Kenyan Hellen Jemutai dominated the Tufts Health Plan 10K for Women on Monday, sprinting into the lead at the start and staying there. Jemutai looked impressively fresh as she crossed the line in 32 minutes 29.8 seconds, especially since she finished third in the BAA Half Marathon on Sunday.
After the hilly terrain of the half marathon, Jemutai said the Tufts 10K “felt good because the course was really flat, not like [Sunday].” While surprised to find herself all alone as the course wound its way along the Charles River in Cambridge and through the Back Bay, Jemutai credited good preparation for her ability to win the second of back-to-back races.
Meanwhile, the most competitive race took place about 100 meters behind Jemutai as a pack of elite Americans chased the USA women’s 10K Championship. For the 18th year, the Tufts 10K doubled as the USA Women’s 10K championship, bringing out Olympians, past national champions, and promising newcomers.

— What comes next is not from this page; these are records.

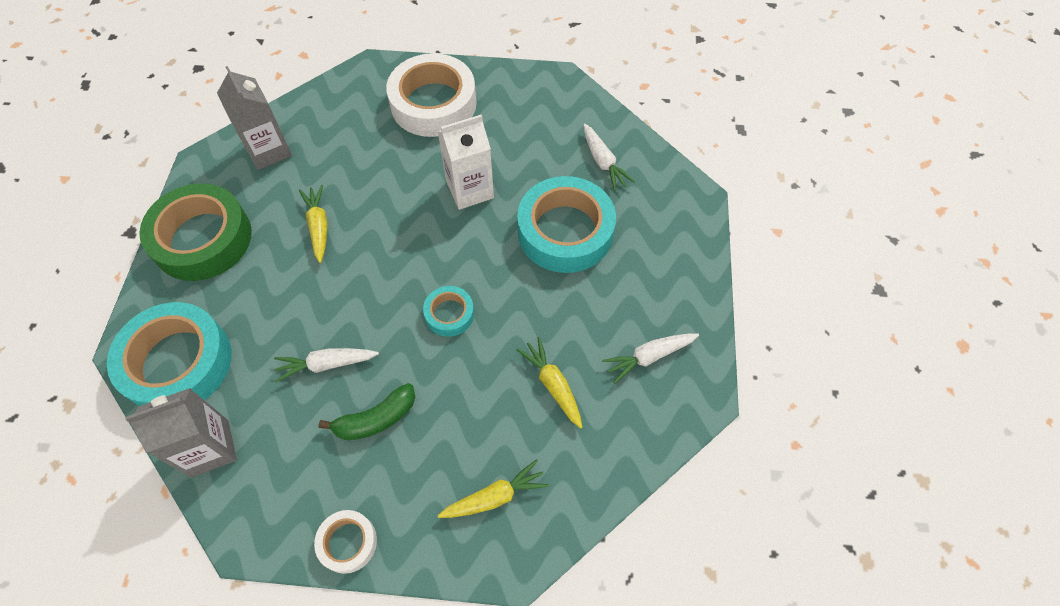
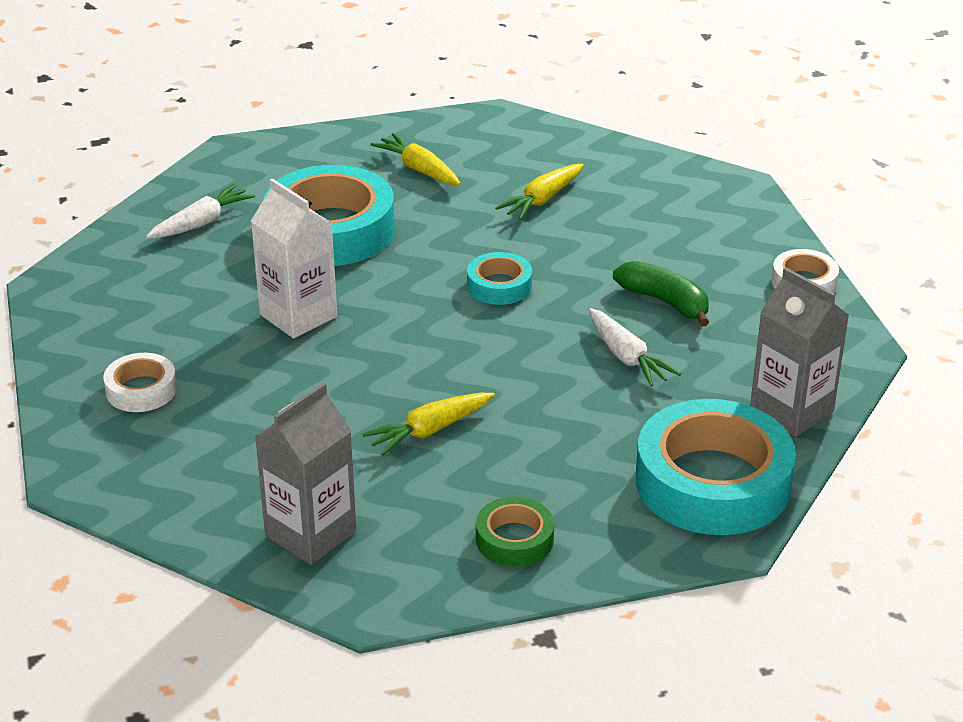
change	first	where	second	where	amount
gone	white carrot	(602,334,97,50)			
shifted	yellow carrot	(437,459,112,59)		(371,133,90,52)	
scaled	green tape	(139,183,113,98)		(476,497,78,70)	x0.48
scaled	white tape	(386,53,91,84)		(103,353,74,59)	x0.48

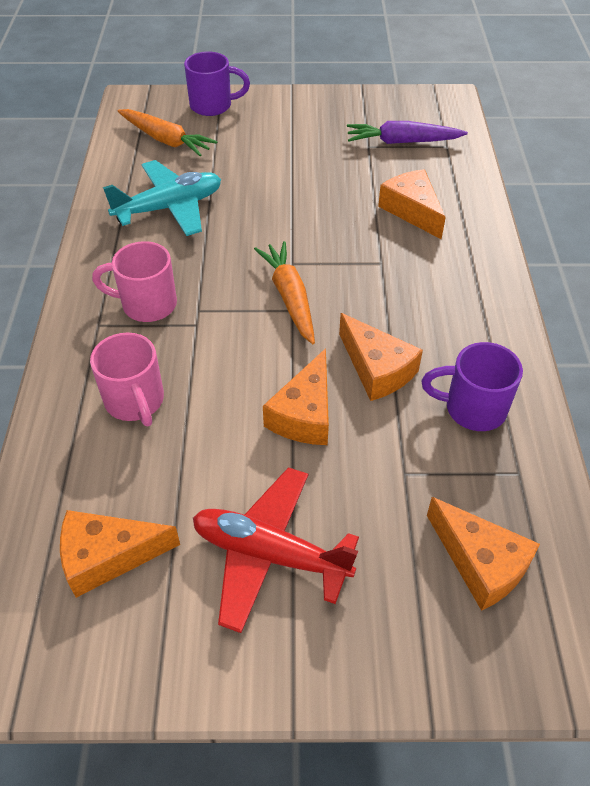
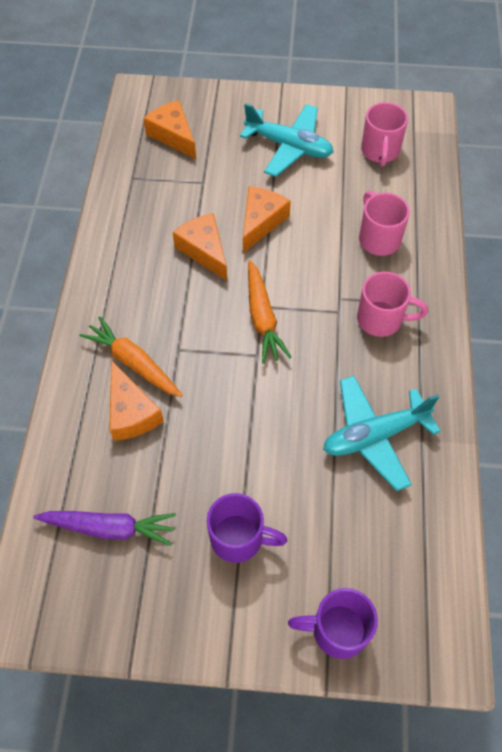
change	first	where	second	where	amount
shifted	orange carrot	(118,109,100,47)		(80,316,103,81)	
shifted	purple mug	(422,342,101,89)		(207,493,81,70)	
swapped	orange cheese	(60,510,120,88)	pink mug	(361,102,47,65)	
repainted	red plane	(193,467,166,166)	turquoise plane	(240,103,93,74)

And it was a newcomer coached by a 2008 Olympian who won the US title.
Following her coach’s advice, Chelsea Reilly ran conservatively for the 5 miles, staying with the top American contenders as they spent much of the race in a 12-runner pack. Shortly after the 5-mile mark, the pack thinned with Tara Erdmann and Neely Spence pushing the pace. Reilly, 23, followed suit, then used speed developed as a miler at Berkeley to finish strong, placing second overall in 32:40.1. Erdmann finished third overall in 32:45.4, while Spence took fourth in 32:50.8
“When Tara made a little bit of a move, and Neely went too with a mile to go, I went with them,” said Reilly. “Then, I felt great with a half mile to go. I’m a miler by trade, so I knew that if I was in the race with a half mile to go I would have a good shot to win it. I’ve never run a 10K before. This is the first time I’ve done it. I didn’t know how it would feel. I kept waiting for it to get hard and it didn’t get hard. So, it was a lot of fun.”
Jemutai had the easiest time of it, hitting the 1-mile mark at 4:58 with a 17-second lead over the pack of national 10K contenders. The gap increased to a high of 30 seconds at 4 miles. The final 11-second gap between first and second place had more to do with Reilly picking up her pace than Jemutai fading. After all, as the winner of six marathons, including this year’s Rome and Gold Coast marathons, Jemutai has plenty of stamina and strength.
In the pack, Erdmann said there “wasn’t a whole lot of talking going on” about chasing down Jemutai. The Americans remained more focused on the national title, at least until the very end of the race.
“There were a lot of elite women out there and this was only my second pro road race,” said Erdmann, 23, of Tucson. “So, I was still a little nervous. I’m still getting used to having lots of people around me. I just tried to stay relaxed and keep right in that pack, stick in there until about 5 miles. [After breaking from the pack at 5 miles], I just kept looking, trying to close down on [Jemutai] as much as I could. I could still see her. When you have someone you can see, it makes it a lot easier. We just couldn’t catch her in time, but we gave it a go.”
The field of 8,000 female runners enjoyed partly sunny skies and temperatures in the 50s. Along the course, Reilly, who lives in Oakland, Calif., enjoyed strong crowd support from local family members. Her father, Peter, grew up in Dedham and relatives from Concord, Norwood, and Walpole came out to cheer her on. In the race, she had extra support from her coach and 2008 Olympic marathon runner Magdalena Boulet. The pair ran together for the first 3 miles, Boulet instructing Reilly to conserve energy as best she could until the final mile. Boulet, who’s coming back from injury and training for a spring marathon, finished 16th in 33:49.2.
“I said, ‘There was no reason why she couldn’t compete with everybody else if she could just hang in there for 5 miles,’ ” said Boulet. “She was right in the hunt. She executed exactly what we talked about. It’s very exciting. She’s got that distance mentality. Her work ethic is at a very, very high level and that’s so nice to see. I love watching it and it makes the whole job so much easier.”
Despite winning the national title, the 10K distance was a stretch for Reilly. So, Boulet plans to play around with racing distances between 800 meters and 10K, figuring out what fits Reilly best.
“Right now, I’m just dabbling and trying everything out,” said Reilly. “If you’re aerobically fit and strong you can have great success over a number of different distances.”
If Reilly’s triumph in the Tufts 10K was just dabbling, then the newcomer is one to watch in the future.